Nu en dan weet de zon door de bewolking heen te breken, maar een snijdende noordwester doet de gevoelstemperatuur dalen tot dicht bij het vriespunt, ook in de beschutting van de –merendeels kale– bomen van landgoed Beekzicht bij Voorst. De natte sneeuw die een uur geleden viel, heeft het met gras begroeide bospad zompig gemaakt.

Bosbeheerder Gerard Koopmans stapt door tot een min of meer open plek aan de rand van het bos en wijst. „Hier stonden fijnsparren, tot de letterzetter kwam en de bomen massaal doodgingen. Links zie je wat er gebeurt als je vervolgens niets doet” –een gribus vol braamstruiken met hier en daar vanzelf opgekomen jonge boompjes– „en rechts zoals we het eigenlijk willen. We hebben het perceel vrijgemaakt en er jonge boompjes geplant: linde en hazelaar vanwege de goede verteerbaarheid van het blad en eik vanwege de cultuurhistorie, want vroeger was dit eikenhakhoutbos.
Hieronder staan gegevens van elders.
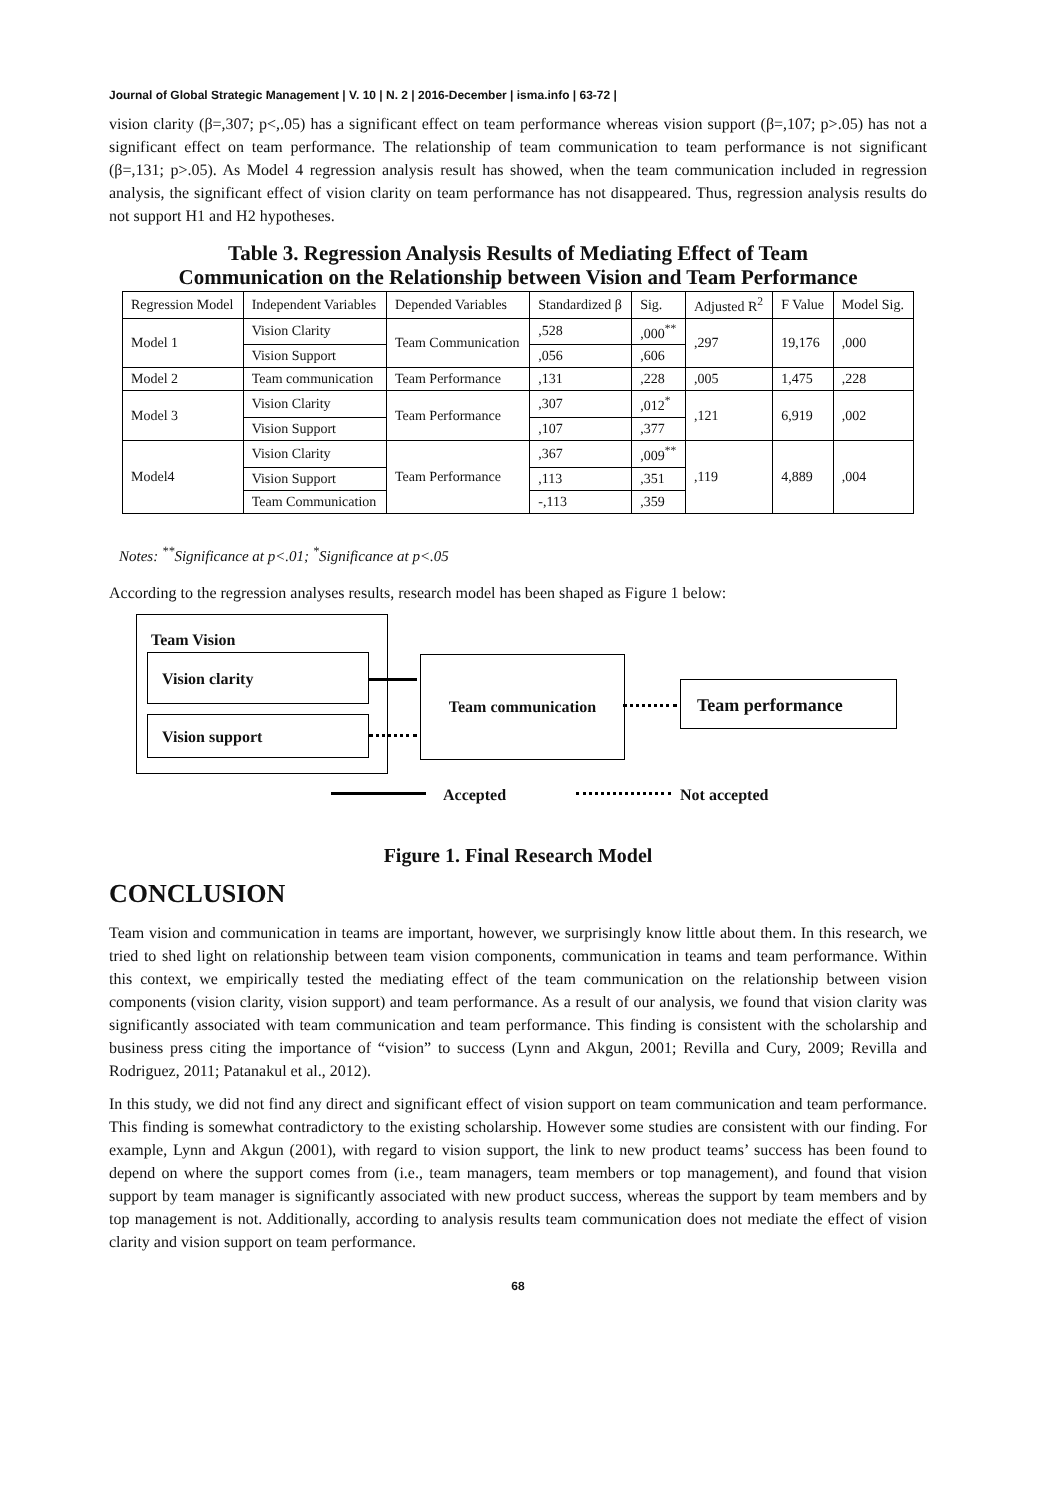Journal of Global Strategic Management | V. 10 | N. 2 | 2016-December | isma.info | 63-72 |
vision clarity (β=,307; p<,.05) has a significant effect on team performance whereas vision support (β=,107; p>.05) has not a significant effect on team performance. The relationship of team communication to team performance is not significant (β=,131; p>.05). As Model 4 regression analysis result has showed, when the team communication included in regression analysis, the significant effect of vision clarity on team performance has not disappeared. Thus, regression analysis results do not support H1 and H2 hypotheses.
Table 3. Regression Analysis Results of Mediating Effect of Team
Communication on the Relationship between Vision and Team Performance
| Regression Model | Independent Variables | Depended Variables | Standardized β | Sig. | Adjusted R<sup>2</sup> | F Value | Model Sig. |
| --- | --- | --- | --- | --- | --- | --- | --- |
| Model 1 | Vision Clarity | Team Communication | ,528 | ,000<sup>**</sup> | ,297 | 19,176 | ,000 |
| | Vision Support | | ,056 | ,606 | | | |
| Model 2 | Team communication | Team Performance | ,131 | ,228 | ,005 | 1,475 | ,228 |
| Model 3 | Vision Clarity | Team Performance | ,307 | ,012<sup>*</sup> | ,121 | 6,919 | ,002 |
| | Vision Support | | ,107 | ,377 | | | |
| Model4 | Vision Clarity | Team Performance | ,367 | ,009<sup>**</sup> | ,119 | 4,889 | ,004 |
| | Vision Support | | ,113 | ,351 | | | |
| | Team Communication | | -,113 | ,359 | | | |
Notes: <sup>**</sup>Significance at p<.01; <sup>*</sup>Significance at p<.05
According to the regression analyses results, research model has been shaped as Figure 1 below:
Team Vision
Vision clarity
Vision support
Team communication
Team performance
Accepted Not accepted
Figure 1. Final Research Model
CONCLUSION
Team vision and communication in teams are important, however, we surprisingly know little about them. In this research, we tried to shed light on relationship between team vision components, communication in teams and team performance. Within this context, we empirically tested the mediating effect of the team communication on the relationship between vision components (vision clarity, vision support) and team performance. As a result of our analysis, we found that vision clarity was significantly associated with team communication and team performance. This finding is consistent with the scholarship and business press citing the importance of “vision” to success (Lynn and Akgun, 2001; Revilla and Cury, 2009; Revilla and Rodriguez, 2011; Patanakul et al., 2012).
In this study, we did not find any direct and significant effect of vision support on team communication and team performance. This finding is somewhat contradictory to the existing scholarship. However some studies are consistent with our finding. For example, Lynn and Akgun (2001), with regard to vision support, the link to new product teams’ success has been found to depend on where the support comes from (i.e., team managers, team members or top management), and found that vision support by team manager is significantly associated with new product success, whereas the support by team members and by top management is not. Additionally, according to analysis results team communication does not mediate the effect of vision clarity and vision support on team performance.
68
En berken uit Urk.”

Ook berkenblad verteert goed en bovendien groeien berken snel, vooral deze, zoals straks zal blijken. Maar eerst schetst Koopmans, die één dag in de week als bosbeheerder en bedrijfsleider werkt voor het particuliere landgoed en de rest van de tijd als projectcoördinator bij de Bosgroepen, de problematiek.

Verzuring

„De klimaatverandering is duidelijk te merken in de bossen”, stelt hij. „En dat zal in de toekomst nog sterker worden. Perioden van droogte, hitte of overvloedige regenval verzwakken de bomen.” Op de schrale Veluwse gronden komt daar nog verzuring door stikstofrijke neerslag bij. Gevolg is dat de bomen kwetsbaar worden voor kevers zoals de letterzetter op sparren en de verwante bastkever op de lork (lariks). „Naaldbomen beschermen zich met hars”, legt de bosbeheerder uit. „Maar een verzwakte boom kan dat niet genoeg aanmaken. De kevers weten de bomen te vinden en de larven graven gangen in het cambium onder de bast, waardoor het voedseltransport van de boom geblokkeerd wordt. Zo is hier in een paar weken de hele opstand eraan gegaan.”

Goed hout

Het wordt dus steeds belangrijker om het bos weerbaar te maken, en daar werken de Bosgroepen hard aan door middel van het project Bosrevitalisering. „We gaan monoculturen vervangen door kleinschalige gemengde opstanden en zoeken daarbij boomsoorten die niet alleen bestand zijn tegen een sterke wisseling van natheid en droogte en hitte, zoals zuidelijke soorten, maar ook tegen nachtvorst. En die goed hout leveren, want Nederlands hout kan zeker zo goed zijn als het hout dat met veel brandstofverbruik hierheen moet worden gehaald. Waar mogelijk benutten we ook natuurlijke verjonging.”

17918679.JPG
Bosbeheerder Gerard Koopmans toont de jaargroei van een Urker berkje op landgoed Beekzicht in Voorst. beeld Kees van Reenen

Het is een hele puzzel, waarbij niet alleen de soort, maar ook de kwekerij en de specifieke zaadbron van belang zijn. Bij elke boomsoort is er onder bosbeheerders wel een beroemde bron. „Bij de inlandse eik heb je bijvoorbeeld Ede/De Klomp, en bij de ruwe berk is het Urk. De berken van die selectie hebben een mooie rechte, witte stam, leveren uitstekend fineer- en haardhout en groeien gigantisch snel.”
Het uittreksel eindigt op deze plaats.